Chart comprehension data:
BEGIN
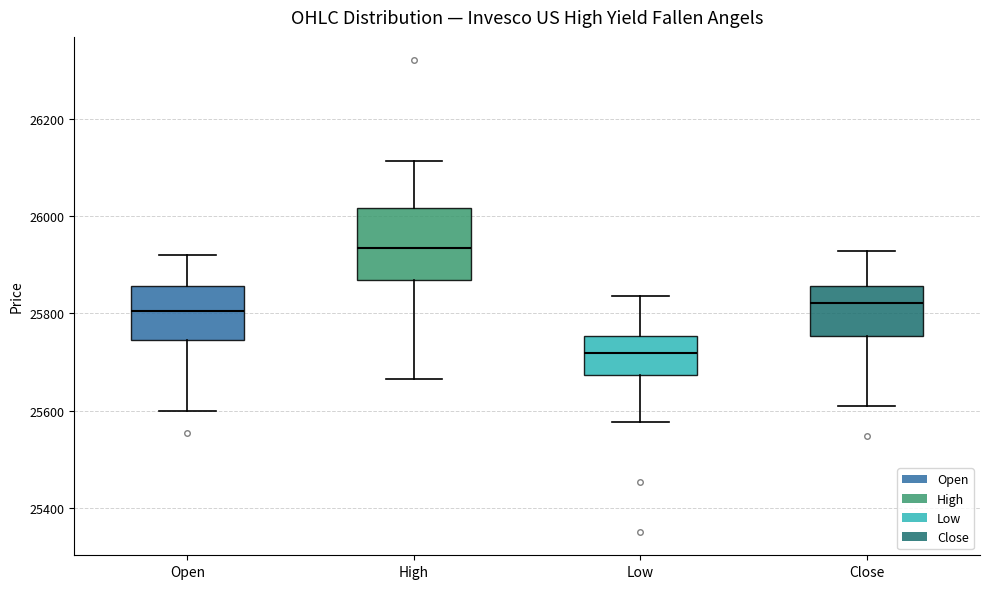

Reading left to right, transcribe this box plot: for each box, give where its median line is, the range the box spans, and where its two whiskers end, as read against the y-axis. The values are not printed on the chart, so give them approximately, as read against the axis.

Open: median 25800, box 25740 to 25860, whiskers 25600 to 25920
High: median 25940, box 25860 to 26020, whiskers 25660 to 26120
Low: median 25720, box 25680 to 25760, whiskers 25580 to 25840
Close: median 25820, box 25760 to 25860, whiskers 25620 to 25920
END
[EXERCISE PROMPT]:
Reproduce verbatim the lines of the entries starting at the line that contains "Open: median 25800, box" and ending at the final line of the entries.

[ANSWER TO THIS TASK]:
Open: median 25800, box 25740 to 25860, whiskers 25600 to 25920
High: median 25940, box 25860 to 26020, whiskers 25660 to 26120
Low: median 25720, box 25680 to 25760, whiskers 25580 to 25840
Close: median 25820, box 25760 to 25860, whiskers 25620 to 25920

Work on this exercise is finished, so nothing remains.